• TASK PROMPT:
The line that contains "focal_35mm: 95" marks the start. Please set it down, with every later line of the data, exactly and without pictures.

..............................

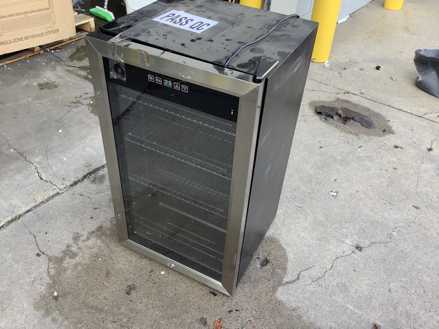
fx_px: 393
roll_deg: -1.6
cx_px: 220
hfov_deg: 58.4
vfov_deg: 45.4
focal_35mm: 31
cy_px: 164
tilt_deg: -38.2
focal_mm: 3.3
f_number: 2.4
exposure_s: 1/120
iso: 32
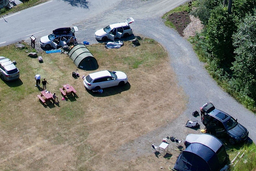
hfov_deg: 21.4
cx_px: 94
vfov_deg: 12.7
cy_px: -169
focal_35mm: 95
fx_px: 676
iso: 100
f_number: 2.8
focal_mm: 8.38
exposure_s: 1/2500
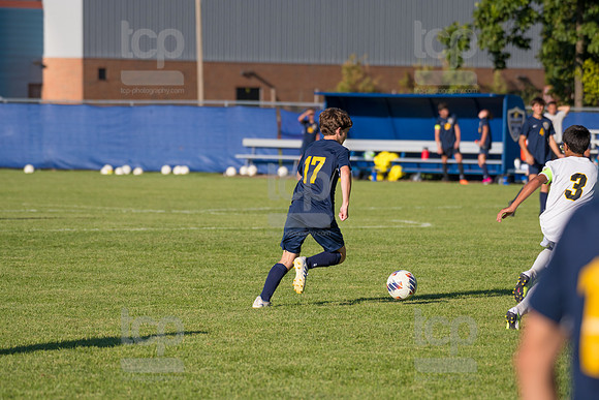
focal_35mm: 240
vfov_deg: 5.7
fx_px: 3994
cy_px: 200
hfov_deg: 8.6
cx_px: 300
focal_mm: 240
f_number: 5.6
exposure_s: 1/2000
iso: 320
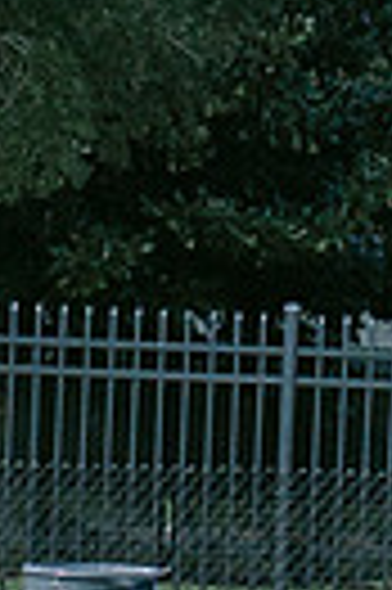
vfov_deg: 2.1
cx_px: -691
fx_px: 16064
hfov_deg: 1.4
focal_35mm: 981
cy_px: 532
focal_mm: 70
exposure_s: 1/800
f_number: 5.6
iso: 250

..............................

• YOUR RESPONSE:
focal_35mm: 95
fx_px: 676
iso: 100
f_number: 2.8
focal_mm: 8.38
exposure_s: 1/2500
focal_35mm: 240
vfov_deg: 5.7
fx_px: 3994
cy_px: 200
hfov_deg: 8.6
cx_px: 300
focal_mm: 240
f_number: 5.6
exposure_s: 1/2000
iso: 320
vfov_deg: 2.1
cx_px: -691
fx_px: 16064
hfov_deg: 1.4
focal_35mm: 981
cy_px: 532
focal_mm: 70
exposure_s: 1/800
f_number: 5.6
iso: 250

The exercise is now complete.